(Exercise prompt)
Each record should be output exactly, with every character kept.

___ Working data ___

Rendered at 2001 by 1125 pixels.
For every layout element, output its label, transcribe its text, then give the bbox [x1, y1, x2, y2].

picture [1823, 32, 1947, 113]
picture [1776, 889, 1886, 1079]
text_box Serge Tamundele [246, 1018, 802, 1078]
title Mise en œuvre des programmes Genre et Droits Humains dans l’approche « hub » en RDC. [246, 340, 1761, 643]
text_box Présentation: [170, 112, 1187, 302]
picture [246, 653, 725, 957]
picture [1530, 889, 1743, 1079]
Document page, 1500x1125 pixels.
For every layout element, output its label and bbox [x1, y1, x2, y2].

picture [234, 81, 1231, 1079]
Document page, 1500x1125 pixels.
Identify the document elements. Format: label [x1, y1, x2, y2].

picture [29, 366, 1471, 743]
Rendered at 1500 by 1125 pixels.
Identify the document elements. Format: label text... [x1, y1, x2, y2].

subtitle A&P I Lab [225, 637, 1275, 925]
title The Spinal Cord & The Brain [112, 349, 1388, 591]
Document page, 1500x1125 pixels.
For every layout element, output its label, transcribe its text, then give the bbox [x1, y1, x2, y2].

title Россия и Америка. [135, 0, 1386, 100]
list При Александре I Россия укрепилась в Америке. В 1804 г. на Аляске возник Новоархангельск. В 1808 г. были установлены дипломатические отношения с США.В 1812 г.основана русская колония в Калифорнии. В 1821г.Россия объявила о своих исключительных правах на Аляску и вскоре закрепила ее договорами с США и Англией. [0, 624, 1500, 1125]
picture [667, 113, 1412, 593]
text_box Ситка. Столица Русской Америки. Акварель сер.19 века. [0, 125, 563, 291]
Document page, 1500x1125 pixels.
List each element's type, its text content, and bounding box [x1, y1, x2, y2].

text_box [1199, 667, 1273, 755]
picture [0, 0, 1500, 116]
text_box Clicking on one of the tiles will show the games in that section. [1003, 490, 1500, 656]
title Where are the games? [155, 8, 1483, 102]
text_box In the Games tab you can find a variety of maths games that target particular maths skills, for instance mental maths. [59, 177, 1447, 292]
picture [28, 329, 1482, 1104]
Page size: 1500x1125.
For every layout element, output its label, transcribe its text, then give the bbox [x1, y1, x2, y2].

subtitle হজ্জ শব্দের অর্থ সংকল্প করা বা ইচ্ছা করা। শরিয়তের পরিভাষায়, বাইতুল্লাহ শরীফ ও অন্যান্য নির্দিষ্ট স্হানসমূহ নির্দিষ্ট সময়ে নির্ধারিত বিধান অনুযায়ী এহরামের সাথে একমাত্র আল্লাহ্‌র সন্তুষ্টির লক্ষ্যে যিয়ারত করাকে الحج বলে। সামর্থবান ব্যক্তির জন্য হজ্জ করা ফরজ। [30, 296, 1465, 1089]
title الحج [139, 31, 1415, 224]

___

(Response area)
Rendered at 2001 by 1125 pixels.
For every layout element, output its label, transcribe its text, then give the bbox [x1, y1, x2, y2].

picture [1823, 32, 1947, 113]
picture [1776, 889, 1886, 1079]
text_box Serge Tamundele [246, 1018, 802, 1078]
title Mise en œuvre des programmes Genre et Droits Humains dans l’approche « hub » en RDC. [246, 340, 1761, 643]
text_box Présentation: [170, 112, 1187, 302]
picture [246, 653, 725, 957]
picture [1530, 889, 1743, 1079]
Document page, 1500x1125 pixels.
For every layout element, output its label and bbox [x1, y1, x2, y2].

picture [234, 81, 1231, 1079]
Document page, 1500x1125 pixels.
Identify the document elements. Format: label [x1, y1, x2, y2].

picture [29, 366, 1471, 743]
Rendered at 1500 by 1125 pixels.
Identify the document elements. Format: label text... [x1, y1, x2, y2].

subtitle A&P I Lab [225, 637, 1275, 925]
title The Spinal Cord & The Brain [112, 349, 1388, 591]
Document page, 1500x1125 pixels.
For every layout element, output its label, transcribe its text, then give the bbox [x1, y1, x2, y2].

title Россия и Америка. [135, 0, 1386, 100]
list При Александре I Россия укрепилась в Америке. В 1804 г. на Аляске возник Новоархангельск. В 1808 г. были установлены дипломатические отношения с США.В 1812 г.основана русская колония в Калифорнии. В 1821г.Россия объявила о своих исключительных правах на Аляску и вскоре закрепила ее договорами с США и Англией. [0, 624, 1500, 1125]
picture [667, 113, 1412, 593]
text_box Ситка. Столица Русской Америки. Акварель сер.19 века. [0, 125, 563, 291]
Document page, 1500x1125 pixels.
List each element's type, its text content, and bounding box [x1, y1, x2, y2].

text_box [1199, 667, 1273, 755]
picture [0, 0, 1500, 116]
text_box Clicking on one of the tiles will show the games in that section. [1003, 490, 1500, 656]
title Where are the games? [155, 8, 1483, 102]
text_box In the Games tab you can find a variety of maths games that target particular maths skills, for instance mental maths. [59, 177, 1447, 292]
picture [28, 329, 1482, 1104]
Page size: 1500x1125.
For every layout element, output its label, transcribe its text, then give the bbox [x1, y1, x2, y2].

subtitle হজ্জ শব্দের অর্থ সংকল্প করা বা ইচ্ছা করা। শরিয়তের পরিভাষায়, বাইতুল্লাহ শরীফ ও অন্যান্য নির্দিষ্ট স্হানসমূহ নির্দিষ্ট সময়ে নির্ধারিত বিধান অনুযায়ী এহরামের সাথে একমাত্র আল্লাহ্‌র সন্তুষ্টির লক্ষ্যে যিয়ারত করাকে الحج বলে। সামর্থবান ব্যক্তির জন্য হজ্জ করা ফরজ। [30, 296, 1465, 1089]
title الحج [139, 31, 1415, 224]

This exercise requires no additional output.